Navy begins installing common IT architecture for entire fleet

The first Navy ship is undergoing an overhaul to implement the CANES system, one of up to 23 authorized under Pentagon's go-ahead for limited deployment.

Welders and engineers are hard at work installing the first version of the Navy’s new effort to standardize the way it does information technology at sea as the service tries to collapse dozens of types of shipboard networks into a single common architecture that’s used across the fleet.

The Navy plans to install its Consolidated Afloat Networks and Enterprise Services (CANES) system on more than 190 ships between now and 2020. The first such ship, the San Diego-based destroyer U.S.S. Milius, is being outfitted right now. The work began a week ago, after the Pentagon gave its assent to what’s referred to as “milestone C” on an IT project’s complicated path through the military acquisition system.

That green light lets the Navy install CANES on 23 ships in the limited fielding phase of the program.

Rear Adm. Jerry Burroughs, the Navy’s program executive officer for command, control, communications, computers and intelligence, said CANES will replace a hodgepodge of IT networks across the fleet that were so diverse that even within five basic network architectures, each ship in the fleet tended to have its own customizations.

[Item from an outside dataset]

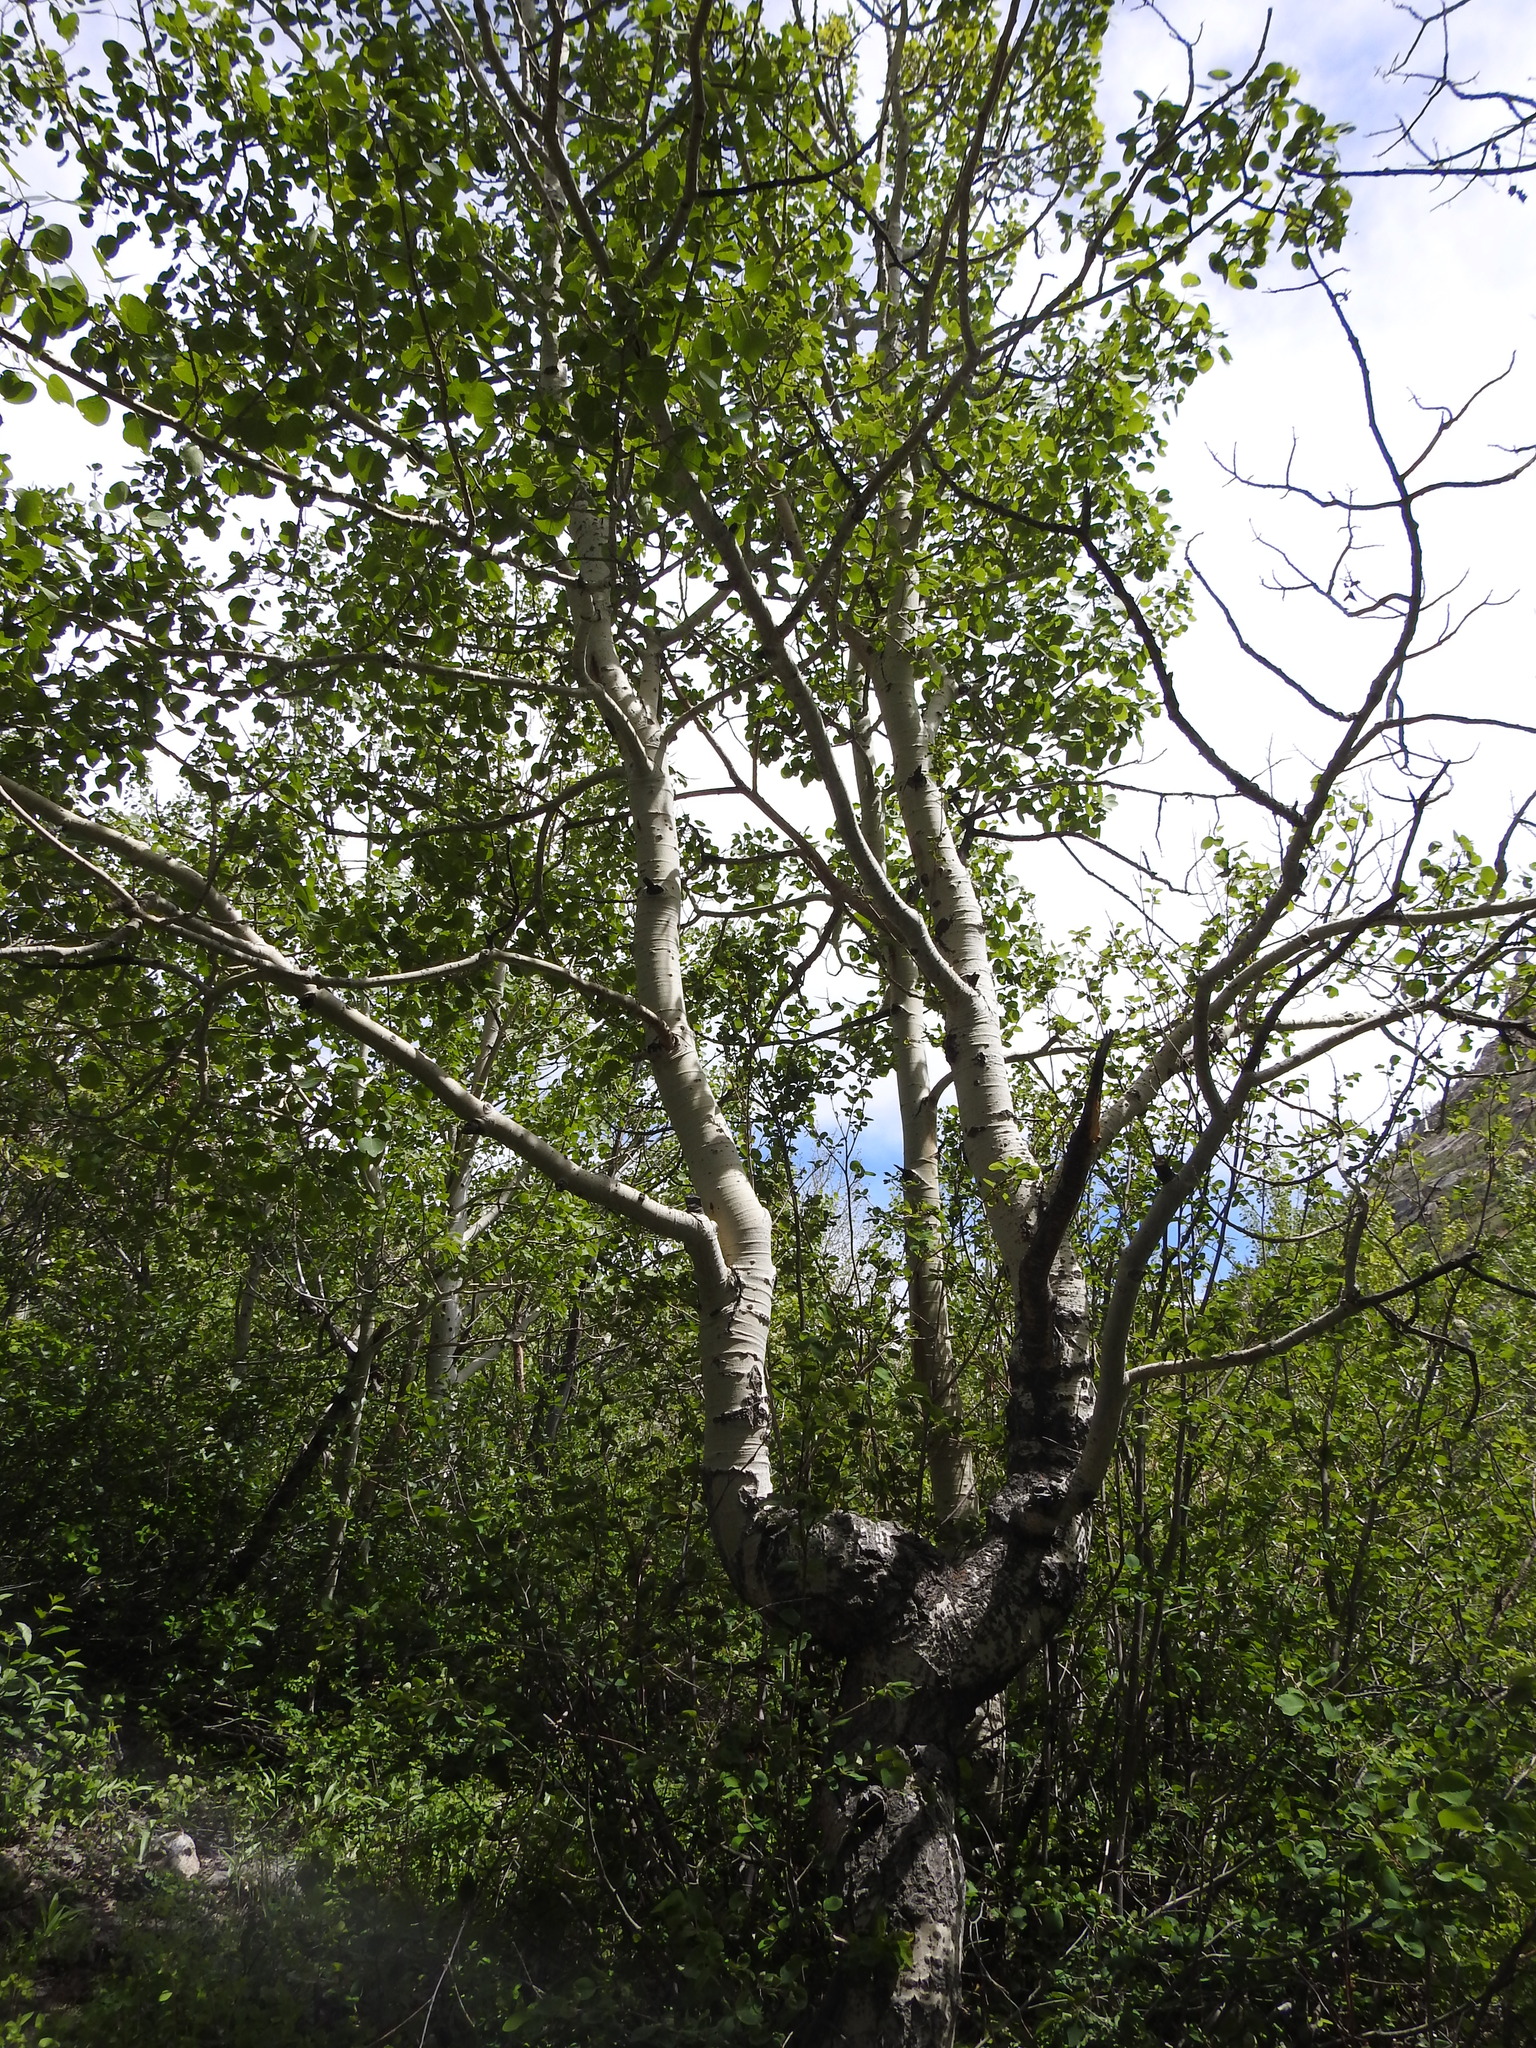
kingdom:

“It’s a more standardized system. You can go from one ship to another and it will be virtually identical,” he said. “If it’s a different ship class, it will be scalable, so the capacity will be greater or lesser, but the architecture will be identical. The training and sustaining piece of this is big, and the information assurance piece of it is also big.”

New way of doing business

Burroughs and other Navy officials behind CANES are proud of their program, even while the first holes are being drilled on the ships that will use it. They tout it not just as a new IT system, but as a new way of doing business.

It’s different for several reasons, said Capt. D.J. LeGoff, the Navy program manager responsible for CANES: The program requires the use of commercial technology, and proprietary solutions are basically forbidden. While the contract to design the fleet-wide architecture went to a huge defense contractor, Northrup Grumman, the government will own those plans, so in theory, it won’t be captive to a single vendor. Also, the Navy plans to recompete CANES at regular intervals and to require updates to hardware and software every two to three years.

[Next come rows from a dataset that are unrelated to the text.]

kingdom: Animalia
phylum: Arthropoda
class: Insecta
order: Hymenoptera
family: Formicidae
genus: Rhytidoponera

That’s something that doesn’t occur with much predictability on today’s shipboard IT systems, LeGoff said.

“If you look at CANES, it’s doing for the Navy what a corporate CIO does,” he said. “We have to do that because of the information assurance threats and to keep pace with the pace of the capabilities of the things that are being asked to ride on that network. As the applications and systems grow, it’s already outstripped the infrastructure.”

LeGoff said installing CANES on a ship is an intrusive process. The Navy estimates it will take more than four months to put it aboard the Milius. Eight more ships are planned for this fiscal year, and the IT installations will only take place when ships are already in the yard for other major maintenance overhauls.

Navy seeks faster implementation

That’s one reason the Navy expects it to take almost a decade to get CANES fully deployed, but it would like to find a way to move things along faster.

“We’re looking at all options to shrink that required window,” he said. “If we can do the installation in a shorter time, we can do more installs. Right now we’re limited to doing it during these major maintenance periods, and that slows down the possible speed at which we can recapitalize the infrastructure. If we can find a way to shrink the install length, the option is there to finish and reach full operational capability sooner.”

The Navy says competition in the early stages of CANES is what allowed it to beat the Pentagon’s initial cost estimates by more than 40 percent, and Legoff said the trait of competition is something he intends to hold onto. The government owns the data rights to the entire program, and the next competition will tell bidders what the program is and how it’s built.

But the Navy’s not yet ready to talk about how frequent those competitions will be and what the contracts will include.

“There will be follow-on contracts. We can state that categorically, and they will all be full and open competition,” LeGoff said. “We’re still working on the periodicity and the details behind that, but we’re going to release the entire detailed design of the CANES system to industry and ask them to come and bid on how best to produce that system and at best cost. But it will be a build-to-print contract, not a design contract.”